Finding a life lesson in an old pair of slippers | Whale’s Tales

Lately I have found myself overwhelmed.

Overwhelmed by people who accept no responsibility for disaster-ifying their own lives and refuse to own up to the role they play in making bad stuff happen.

I am also gobsmacked by the lengths people will go to absolve themselves of wrongdoing by finding scapegoats. Yet in the teeth of evidence that puts them at the center of all the “conspiracies” against them, they persist in the pattern of harmful behavior that wounds them.

It’s got me thinking.

Have you ever read “The Slippers of Abu Kassim,” from “The Tales of the Arabian Nights?”

You haven’t? Well, you should. This short story, which I first set eyes on in Heinrich Zimmer’s excellent collection of mythology, “The King and the Corpse,” not only spins an entertaining tale, but also carries deep meaning.

So…

Abu Kassim was a wealthy merchant in the days of old Baghdad. He was also greedy and miserly. The outward emblem of his greed was his ratty, time-worn slippers. Everyone in the city knew about the slippers, knew Kassim was rich, knew he could afford better, but was too cheap.

In time the old money grubber’s slippers became a byword on the lips of the people, so that whenever anyone wanted to talk about some absurdity, he or she would drag the slippers into the conversation to make the point.

Now, it came to pass on the day after he’d concluded a profitable business deal, the legendary skinflint made up his mind to celebrate the achievement by cleaning himself up at one of the city’s public baths.

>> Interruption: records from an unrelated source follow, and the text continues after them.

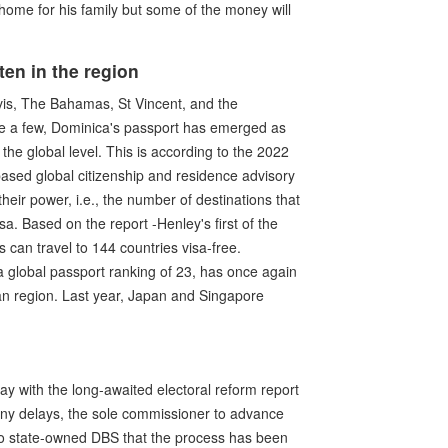
home for his family but some of the money will
en in the region
evis, The Bahamas, St Vincent, and the
e a few, Dominica's passport has emerged as
the global level. This is according to the 2022
sed global citizenship and residence advisory
their power, i.e., the number of destinations that
isa. Based on the report -Henley's first of the
 can travel to 144 countries visa-free.
a global passport ranking of 23, has once again
an region. Last year, Japan and Singapore
lay with the long-awaited electoral reform report
any delays, the sole commissioner to advance
to state-owned DBS that the process has been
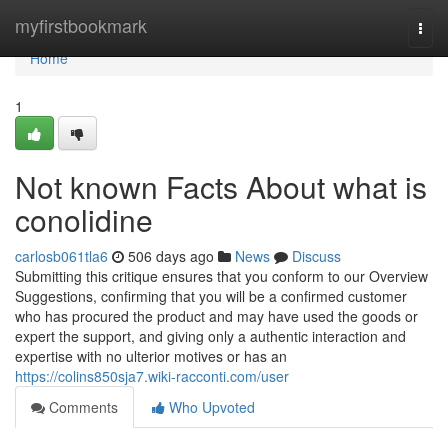
Home
myfirstbookmark
Togg
navi
Home
1
Not known Facts About what is
conolidine
carlosb061tla6
506 days ago
News
Discuss
Submitting this critique ensures that you conform to our Overview
Suggestions, confirming that you will be a confirmed customer
who has procured the product and may have used the goods or
expert the support, and giving only a authentic interaction and
expertise with no ulterior motives or has an
https://colins850sja7.wiki-racconti.com/user
Comments
Who Upvoted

Before entering the bath, Kassim took off his clothes and slipped out of his shameful slippers. When he was finished, he emerged to find a beautiful and pricey set of golden slippers seemingly waiting for him next to his own infamous pair. Assuming a friend had left them there for him as a gift, Kassim took the fine footwear and left his own in their place.

Only later did Kassim, learn that the priceless slippers actually belonged to a powerful official. And when Kassim, wearing the beauties, was summoned to court to answer for his misdeed, he learned there would be no hiding his guilt. See, he’d taken the slippers of the judge presiding over his case, and everyone knew it. The heavy fine he had to pay irked his avaricious soul, but he paid it.

Upset, Kassim, decided then and there that he would bury the rags in his backyard at night and be done with them. But a neighbor saw him at his work, reasoned that if the great skinflint was burying something by the light of the moon, it had to be valuable, so he later dug up the ragged footwear. As a result, he suffered a great and costly misfortune. So for the second time in as many days, Kassim, was hauled into court and forced to pay out another heavy fine.

When Kassim, returned home, he set the slippers on his balcony. But some dogs nosed them over the edge into the street below, where they landed on someone’s head, severely injuring him. Back to court again, another large fine.

Now beside himself with rage, and more than ever determined to rid himself of the loathsome, malevolent slippers, Kassim, threw them out. But they got into a canal, and clogged it up. This time the fine the city levied against him wiped him out completely.

So what’s the meaning here?

As Zimmerman wrote, Kassim, could not rid himself of the slippers because they were himself, the outward emblems of his greedy soul. And like faithful dogs, the slippers kept returning to him with tails a-wag. He failed to find in himself the author of the calamity that had ruined him.

When the dark times hit, we need to realize that they are also vehicles of transformation that can teach us hidden things about ourselves.

When we lay the blame on others, we make ourselves the gray skies darkening their days.